While the legislation offers new options for dealing with financial distress, challenges persist, in particular in the tax treatment of certain preventive restructuring measures. Unlike formal insolvency proceedings, debt relief in preventive restructuring could result in taxable income for debtors. The logic behind this tax treatment was to ensure that the institution of preventive restructuring is not abused. However, it also creates a significant tax obstacle that may undermine the future use of preventive restructuring tools in practice.
In addition, the anticipated public restructuring registry remains non-functional, requiring practitioners to search individual court records for case information.
Market data suggests the aforementioned legislative changes address real needs in the Czech economy and have already affected the number of insolvency proceedings. The recent statistics published by InsolCentrum, a company analyzing insolvency data in the Czech Republic, show significant growth across all types of insolvency proceedings.
During the first quarter of 2025, insolvency filings in general jumped up by 11.85% year on year, while the number of individuals receiving debt relief increased by 11.6% to 12,049. However, experts had expected a massive influx into the new three-year debt relief proceedings, and the actual increase has been more moderate than anticipated. Corporate bankruptcies also rose to 368 cases, representing an 11.85% increase compared with the first quarter of 2024.
Sector analysis further reveals that retail, manufacturing, and construction faced the greatest pressure, while the education, healthcare, and personal services sectors remained relatively stable.
These patterns reflect not only the above-described legislative changes, but also broader economic challenges such as corporate lending growth and increased default rates on existing loans.
Looking forward, the success of the recent reforms will depend not only on the quality of the relevant legislation, but also on the cultural acceptance of the new rules. The shortened personal debt relief periods create a more socially conscious approach to cases where individuals come into financial distress. While supporters argue that faster economic reintegration of debtors benefits society overall, critics worry that easier debt relief might encourage a “moral hazard.”

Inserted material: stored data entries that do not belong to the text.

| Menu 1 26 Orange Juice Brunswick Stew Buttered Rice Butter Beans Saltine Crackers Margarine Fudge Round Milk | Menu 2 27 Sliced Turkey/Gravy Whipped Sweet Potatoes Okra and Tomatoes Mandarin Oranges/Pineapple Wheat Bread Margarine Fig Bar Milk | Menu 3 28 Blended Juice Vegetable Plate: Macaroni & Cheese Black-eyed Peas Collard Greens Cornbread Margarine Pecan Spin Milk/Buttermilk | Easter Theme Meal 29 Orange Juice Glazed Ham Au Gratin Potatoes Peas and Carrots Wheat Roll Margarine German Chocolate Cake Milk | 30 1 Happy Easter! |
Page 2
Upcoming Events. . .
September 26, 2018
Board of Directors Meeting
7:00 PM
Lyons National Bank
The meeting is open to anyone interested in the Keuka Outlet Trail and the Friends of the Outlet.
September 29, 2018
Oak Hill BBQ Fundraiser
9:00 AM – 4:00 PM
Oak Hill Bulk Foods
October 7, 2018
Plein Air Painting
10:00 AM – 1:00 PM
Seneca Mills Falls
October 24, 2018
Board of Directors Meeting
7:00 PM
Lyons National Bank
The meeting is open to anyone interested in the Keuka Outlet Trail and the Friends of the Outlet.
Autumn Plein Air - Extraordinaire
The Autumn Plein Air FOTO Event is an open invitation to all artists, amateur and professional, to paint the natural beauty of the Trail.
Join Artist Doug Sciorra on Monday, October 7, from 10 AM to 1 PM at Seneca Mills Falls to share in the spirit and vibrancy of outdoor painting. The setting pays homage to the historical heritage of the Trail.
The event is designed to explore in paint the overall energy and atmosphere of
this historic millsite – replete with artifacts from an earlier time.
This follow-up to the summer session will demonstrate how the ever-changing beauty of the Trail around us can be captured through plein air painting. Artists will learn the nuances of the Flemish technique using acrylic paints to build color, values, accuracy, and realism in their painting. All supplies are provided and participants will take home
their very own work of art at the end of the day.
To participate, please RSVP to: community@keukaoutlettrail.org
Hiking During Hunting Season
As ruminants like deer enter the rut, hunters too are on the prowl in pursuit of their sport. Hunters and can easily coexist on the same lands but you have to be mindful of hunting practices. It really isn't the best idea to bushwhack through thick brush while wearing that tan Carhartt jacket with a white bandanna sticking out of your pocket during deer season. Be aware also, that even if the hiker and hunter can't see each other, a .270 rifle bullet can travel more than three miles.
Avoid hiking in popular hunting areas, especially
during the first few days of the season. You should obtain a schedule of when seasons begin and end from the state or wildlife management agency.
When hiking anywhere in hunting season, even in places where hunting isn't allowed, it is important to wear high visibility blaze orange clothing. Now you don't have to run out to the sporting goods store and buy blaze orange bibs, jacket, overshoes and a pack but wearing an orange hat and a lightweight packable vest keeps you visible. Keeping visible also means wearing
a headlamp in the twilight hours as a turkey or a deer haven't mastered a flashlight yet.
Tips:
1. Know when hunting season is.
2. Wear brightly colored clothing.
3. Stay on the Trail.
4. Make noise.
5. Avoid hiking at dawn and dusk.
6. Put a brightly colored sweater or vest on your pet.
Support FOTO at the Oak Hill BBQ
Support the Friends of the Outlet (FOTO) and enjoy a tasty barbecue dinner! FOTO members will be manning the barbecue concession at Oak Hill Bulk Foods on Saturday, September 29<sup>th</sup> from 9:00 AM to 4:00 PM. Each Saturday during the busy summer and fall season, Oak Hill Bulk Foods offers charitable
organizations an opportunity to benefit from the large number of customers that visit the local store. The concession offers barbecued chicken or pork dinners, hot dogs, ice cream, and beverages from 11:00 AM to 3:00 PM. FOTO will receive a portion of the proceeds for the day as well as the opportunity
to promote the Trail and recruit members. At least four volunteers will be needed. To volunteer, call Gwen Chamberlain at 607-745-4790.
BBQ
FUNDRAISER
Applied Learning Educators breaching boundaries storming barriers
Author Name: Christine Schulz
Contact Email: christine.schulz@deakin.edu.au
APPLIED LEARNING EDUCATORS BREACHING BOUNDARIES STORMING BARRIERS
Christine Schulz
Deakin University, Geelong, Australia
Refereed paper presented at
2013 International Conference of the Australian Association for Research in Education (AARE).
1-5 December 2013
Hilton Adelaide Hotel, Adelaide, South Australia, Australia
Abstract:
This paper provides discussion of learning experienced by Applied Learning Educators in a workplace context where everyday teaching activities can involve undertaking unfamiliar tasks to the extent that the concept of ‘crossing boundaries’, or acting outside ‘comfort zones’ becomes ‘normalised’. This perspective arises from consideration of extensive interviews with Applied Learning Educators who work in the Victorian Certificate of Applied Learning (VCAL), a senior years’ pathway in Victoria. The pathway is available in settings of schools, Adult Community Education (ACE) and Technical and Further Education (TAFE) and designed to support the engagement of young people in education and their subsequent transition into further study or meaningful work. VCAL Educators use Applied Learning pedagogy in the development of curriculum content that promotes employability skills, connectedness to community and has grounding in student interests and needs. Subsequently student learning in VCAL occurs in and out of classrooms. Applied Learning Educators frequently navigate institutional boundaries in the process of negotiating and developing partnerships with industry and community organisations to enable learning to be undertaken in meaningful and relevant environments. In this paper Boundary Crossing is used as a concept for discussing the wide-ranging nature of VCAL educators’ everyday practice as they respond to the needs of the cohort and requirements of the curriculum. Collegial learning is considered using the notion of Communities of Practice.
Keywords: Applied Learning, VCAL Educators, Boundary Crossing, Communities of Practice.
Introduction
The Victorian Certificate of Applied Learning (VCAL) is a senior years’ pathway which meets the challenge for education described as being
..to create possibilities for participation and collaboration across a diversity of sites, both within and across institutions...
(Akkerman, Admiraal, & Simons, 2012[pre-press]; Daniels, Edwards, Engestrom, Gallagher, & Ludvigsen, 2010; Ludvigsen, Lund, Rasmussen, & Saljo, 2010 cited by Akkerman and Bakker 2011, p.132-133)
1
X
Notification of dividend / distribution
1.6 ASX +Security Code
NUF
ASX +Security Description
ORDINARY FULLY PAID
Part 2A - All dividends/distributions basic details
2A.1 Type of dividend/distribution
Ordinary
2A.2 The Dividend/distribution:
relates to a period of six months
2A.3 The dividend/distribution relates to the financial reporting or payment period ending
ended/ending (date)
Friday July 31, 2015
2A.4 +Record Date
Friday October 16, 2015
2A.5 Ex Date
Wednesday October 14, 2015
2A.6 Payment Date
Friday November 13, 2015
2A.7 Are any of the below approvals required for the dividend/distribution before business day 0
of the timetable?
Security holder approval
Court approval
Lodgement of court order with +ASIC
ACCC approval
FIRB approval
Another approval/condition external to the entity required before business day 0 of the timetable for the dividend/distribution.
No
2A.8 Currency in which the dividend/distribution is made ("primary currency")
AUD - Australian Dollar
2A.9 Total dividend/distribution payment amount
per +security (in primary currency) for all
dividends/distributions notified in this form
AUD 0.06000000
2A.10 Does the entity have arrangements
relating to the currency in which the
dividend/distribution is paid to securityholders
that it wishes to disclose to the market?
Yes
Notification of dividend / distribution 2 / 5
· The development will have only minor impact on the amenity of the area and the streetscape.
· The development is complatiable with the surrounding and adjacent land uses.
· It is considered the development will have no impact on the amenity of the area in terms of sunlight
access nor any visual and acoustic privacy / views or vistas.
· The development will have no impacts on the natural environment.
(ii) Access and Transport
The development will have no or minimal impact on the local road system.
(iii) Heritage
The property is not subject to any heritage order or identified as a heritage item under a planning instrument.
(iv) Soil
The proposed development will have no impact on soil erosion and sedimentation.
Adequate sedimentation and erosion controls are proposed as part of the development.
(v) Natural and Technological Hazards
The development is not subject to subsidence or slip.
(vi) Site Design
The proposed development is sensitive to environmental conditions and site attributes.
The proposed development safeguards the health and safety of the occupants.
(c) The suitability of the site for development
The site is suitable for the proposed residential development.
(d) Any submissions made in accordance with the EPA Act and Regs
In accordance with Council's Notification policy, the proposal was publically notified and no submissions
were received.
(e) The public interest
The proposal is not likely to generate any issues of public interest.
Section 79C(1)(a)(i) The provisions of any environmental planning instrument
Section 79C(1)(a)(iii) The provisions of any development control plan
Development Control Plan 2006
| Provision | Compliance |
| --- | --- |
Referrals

The preventive restructuring framework similarly attempts to balance the needs of debtors with creditor protection through a flexible and less formal process with limited court oversight. However, the efficient use of preventive restructuring anticipates proactive management and early intervention, and Czech businesses are traditionally very passive when facing financial difficulties. The reluctance to adopt early restructuring measures then often leads to situations where insolvency becomes inevitable. A significant shift in general business culture will therefore be required to fully benefit from the new legal framework.